« Une perle à neuf inclinaisons »

Lors du dernier stage que j’ai animé, j’avais pris exemple sur les classiques du Taijiquan 太極拳 pour étayer les thèmes de la pratique du week end.
Pour cela, j’ai pris appui sur l’excellent travail de traduction du Professeur Yang Jwing-Ming, dont nous pouvons apprécier la pratique & l’esprit ici:

Je résonne plutôt bien avec de nombreux propos tenus dans cette vidéo, et elle reprend les fondements de ma pratique quotidienne et de ses concepts.
Je n’ai jamais rencontré Yang Jwing-Ming, mais j’ai eu la chance d’être conseillé de le découvrir et de prendre le temps de lire son travail par Henry Plée, un autre grand homme des arts martiaux extrême-orientaux.

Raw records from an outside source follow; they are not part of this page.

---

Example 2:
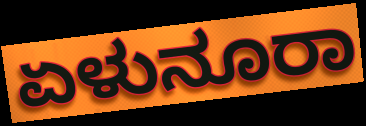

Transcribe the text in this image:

ಏಳುನೂರಾ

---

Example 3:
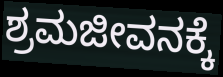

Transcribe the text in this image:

ಶ್ರಮಜೀವನಕ್ಕೆ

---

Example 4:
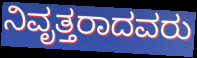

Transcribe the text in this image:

ನಿವೃತ್ತರಾದವರು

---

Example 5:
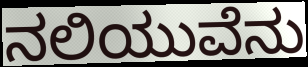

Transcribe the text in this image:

ನಲಿಯುವೆನು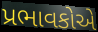
પ્રભાવકોએ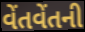
વેંતવેંતની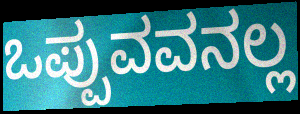
ಒಪ್ಪುವವನಲ್ಲ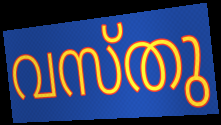
വസ്തു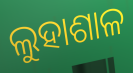
ଲୁହାଶାଳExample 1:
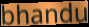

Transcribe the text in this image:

bhandu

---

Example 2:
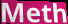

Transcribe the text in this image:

Meth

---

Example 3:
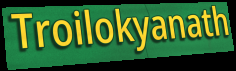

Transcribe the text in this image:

Troilokyanath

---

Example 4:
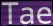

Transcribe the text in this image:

Tae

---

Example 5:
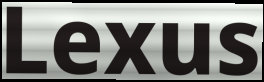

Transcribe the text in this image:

Lexus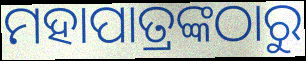
ମହାପାତ୍ରଙ୍କଠାରୁ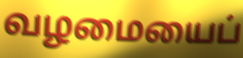
வழமையைப்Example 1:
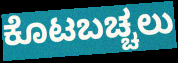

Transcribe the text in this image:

ಕೊಟಬಚ್ಚಲು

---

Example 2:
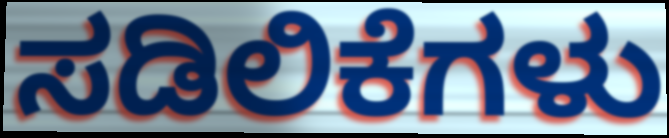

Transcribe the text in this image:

ಸಡಿಲಿಕೆಗಳು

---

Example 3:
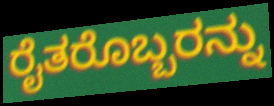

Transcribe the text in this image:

ರೈತರೊಬ್ಬರನ್ನು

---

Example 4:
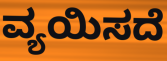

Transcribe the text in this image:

ವ್ಯಯಿಸದೆ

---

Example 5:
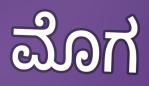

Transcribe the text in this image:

ಮೊಗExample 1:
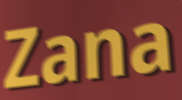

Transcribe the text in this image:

Zana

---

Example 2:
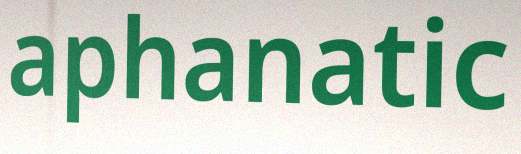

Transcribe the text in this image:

aphanatic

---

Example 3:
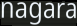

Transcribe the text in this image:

nagara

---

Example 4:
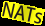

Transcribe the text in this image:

NATs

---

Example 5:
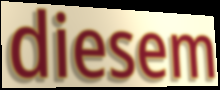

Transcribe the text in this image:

diesem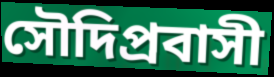
সৌদিপ্রবাসীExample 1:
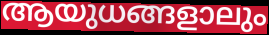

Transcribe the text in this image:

ആയുധങ്ങളാലും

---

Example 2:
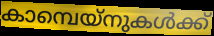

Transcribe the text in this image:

കാമ്പെയ്നുകൾക്ക്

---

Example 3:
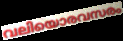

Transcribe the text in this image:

വലിയൊരവസരം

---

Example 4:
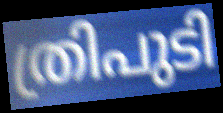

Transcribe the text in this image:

ത്രിപുടി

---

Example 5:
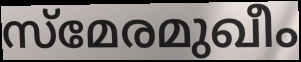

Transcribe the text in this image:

സ്മേരമുഖീം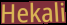
HekaliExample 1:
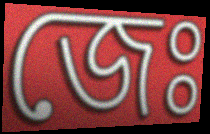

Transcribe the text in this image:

জেঃ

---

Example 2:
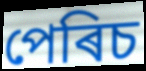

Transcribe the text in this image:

পেৰিচ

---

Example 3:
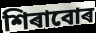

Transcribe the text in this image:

শিৰাবোৰ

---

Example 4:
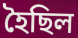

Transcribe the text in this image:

হৈছিল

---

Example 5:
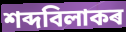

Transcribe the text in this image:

শব্দবিলাকৰ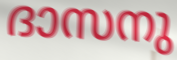
ദാസനുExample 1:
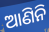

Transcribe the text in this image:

ଆଣିନି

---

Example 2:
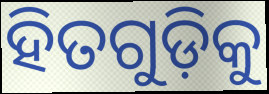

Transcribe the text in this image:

ହିତଗୁଡ଼ିକୁ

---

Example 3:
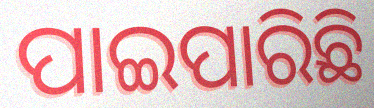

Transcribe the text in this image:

ପାଇପାରିଛି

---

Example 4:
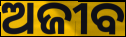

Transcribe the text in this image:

ଅଜୀବ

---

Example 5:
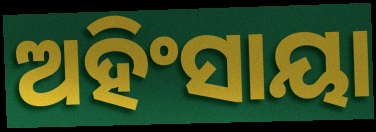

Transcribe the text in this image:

ଅହିଂସାୟା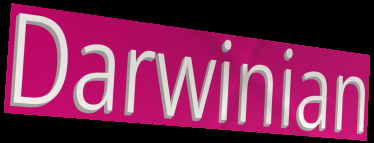
Darwinian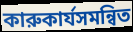
কারুকার্যসমন্বিতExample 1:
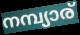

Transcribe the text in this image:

നമ്പ്യാര്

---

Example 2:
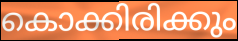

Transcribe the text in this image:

കൊക്കിരിക്കും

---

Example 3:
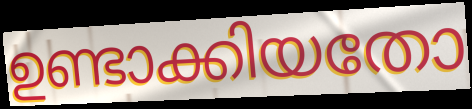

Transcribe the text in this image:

ഉണ്ടാക്കിയതോ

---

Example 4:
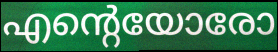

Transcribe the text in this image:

എന്റെയോരോ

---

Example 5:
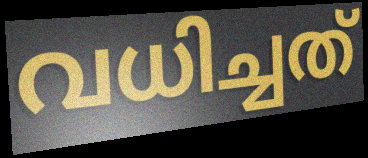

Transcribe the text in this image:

വധിച്ചത്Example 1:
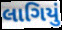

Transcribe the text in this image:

લાગિયું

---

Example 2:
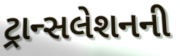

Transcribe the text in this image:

ટ્રાન્સલેશનની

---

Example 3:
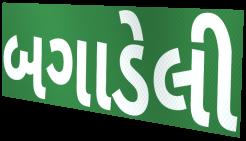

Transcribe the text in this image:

બગાડેલી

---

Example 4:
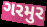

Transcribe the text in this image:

ગરમુર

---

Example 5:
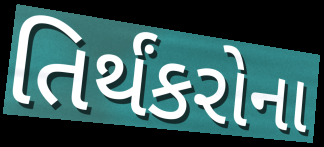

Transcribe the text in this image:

તિર્થંકરોનાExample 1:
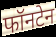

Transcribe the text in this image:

फॉनटेन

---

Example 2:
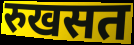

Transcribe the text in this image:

रुखसत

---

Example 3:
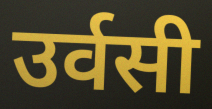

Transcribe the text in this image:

उर्वसी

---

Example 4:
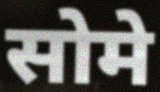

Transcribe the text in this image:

सोमे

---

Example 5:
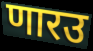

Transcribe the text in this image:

णारउ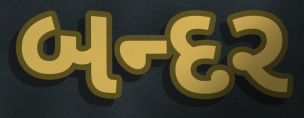
બન્દર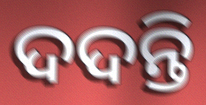
ଦଦନ୍ତିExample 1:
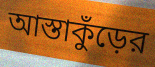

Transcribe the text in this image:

আস্তাকুঁড়ের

Mon professeur en Taijiquan, Thich Nhuan Tri, tenait à propos de la notion d’Art & de Martialité, les mêmes grandes lignes d’idée, a fortiori renforcées par le fait qu’il était moine bouddhiste: la mort était donc son quotidien et un axe de sa propre méditation, autant que la vie. Pour lui, se faire intime avec la notion de transformation -donc, par extension , la grande transformation qui nous attend tous – était à la racine même du Taijiquan.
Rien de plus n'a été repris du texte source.